Vaughn told the board that most of the damage from dicamba comes from farmers not understanding or following the rules for using it properly. "There's going to be a learning curve," he said. "It behooves all of us to continue to learn, and work toward solutions. I hope that's the goal of everybody in the conversation."

For Monsanto, a lot of money is at stake — potentially hundreds of millions of dollars. Nationwide, Monsanto sold enough dicamba-tolerant soybeans to cover 20 million acres this year, and the company expects that number to rise.

But Monsanto may have underestimated the backlash against dicamba in Arkansas. The Plant Board was convinced by field experiments carried out this summer by researchers at the University of Arkansas and other universities. Those tests showed that dicamba — even new formulations created by Monsanto and another chemical company, BASF — does vaporize and spread across the landscape.

David Wildy, a prominent farmer in Manila, Ark., who served on a state-appointed task force that recommended the ban on dicamba use on crops, says that "farmers need this technology. But right is right and wrong is wrong. And when you let a technology, a pesticide or whatever, get on your neighbor, it's not right. We can't do that."
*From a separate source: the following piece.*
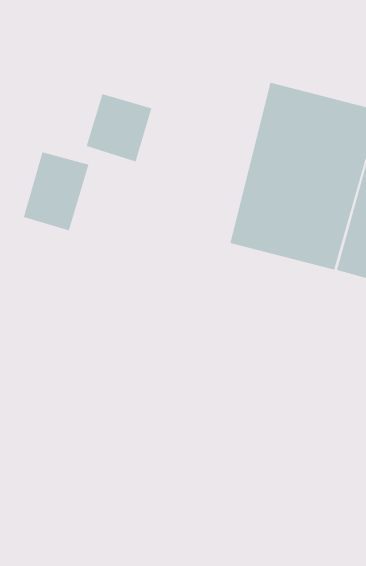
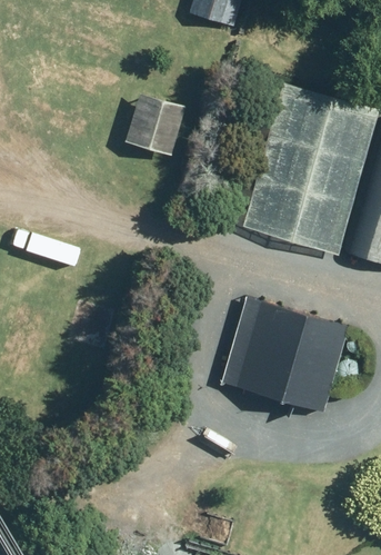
building: [23,152,89,231] -> none
building: none -> [215,296,343,412]

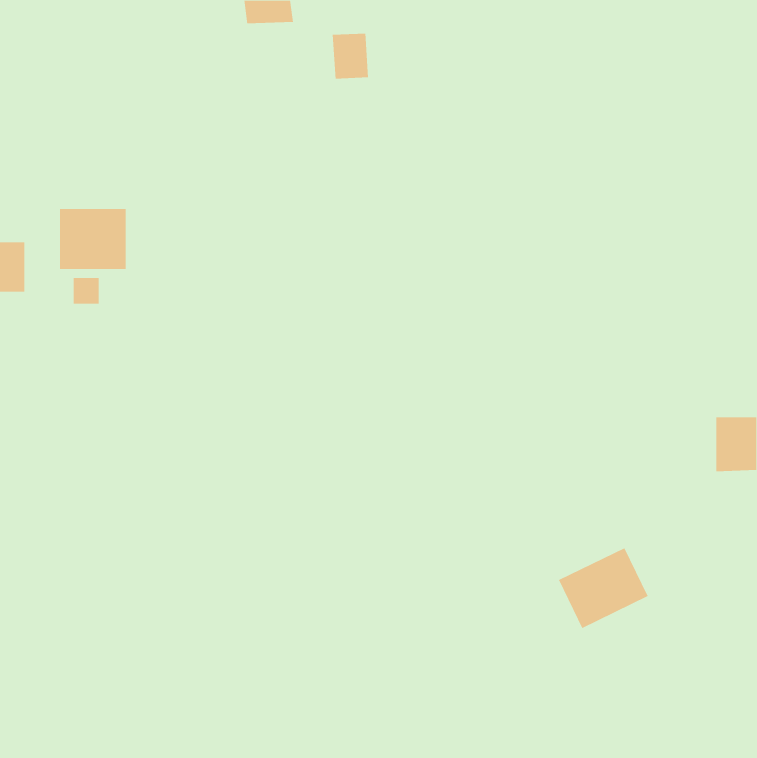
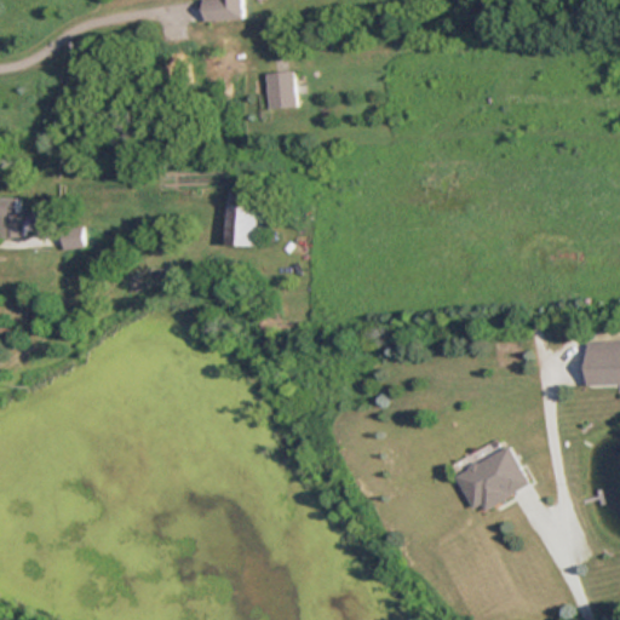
building: [332,33,369,79] -> [264,71,294,109]
building: [59,208,126,270] -> none
building: none -> [224,193,253,245]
Richard Coy manages 13,000 honeybee hives in Arkansas, Missouri and Mississippi. In this location, his hives produced only half as much honey as usual. Vegetation nearby was heavily damaged by dicamba.

Dan Charles/NPR

After Thursday's vote, Monsanto's Vaughn sounded defiant, accusing the Plant Board of ignoring scientific data. "The most troubling thing is, we did come in good faith to try and provide more information — the binders and the flash drives — and clearly they did not even consider that information before they made their decision," he said. He said that the company was "keeping all options open" in deciding how to respond. Monsanto has previously threatened to go to court if Arkansas went ahead with a dicamba ban.
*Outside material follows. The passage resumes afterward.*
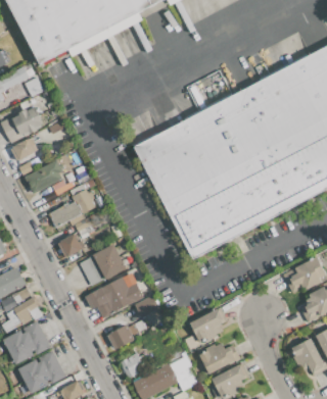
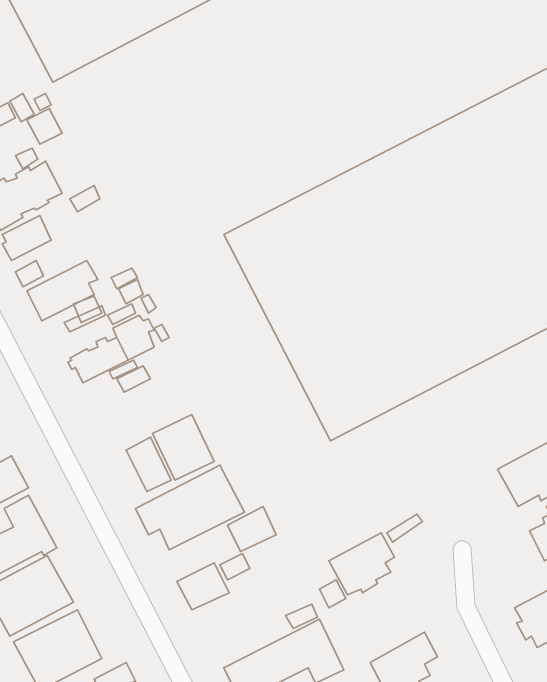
building: [58,234,87,257] -> none
building: [199,343,240,373] -> none
building: [120,352,146,379] -> none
In recent weeks, others have also started reporting damage from dicamba. These include gardeners, beekeepers and wildlife advocates.

The most impassioned speaker at this week's meeting of the Plant Board, in fact, was Richard Coy, who manages 13,000 honeybee hives in Arkansas, Missouri and Mississippi. Coy reported that in areas where farmers were spraying dicamba on their crops, honey production in his hives fell by 30 to 50 percent, apparently because dicamba stopped wild vegetation from blooming, thus depriving bees of sustenance.

"Yes, it's just weeds and vines," Coy told the board. "But those weeds and vines are there for a reason. This is about the environment. If we don't get a handle on it, our natural environment will not be the same."

Other states, and the EPA, are considering new restrictions on dicamba use. But so far, none have come up with specific proposals.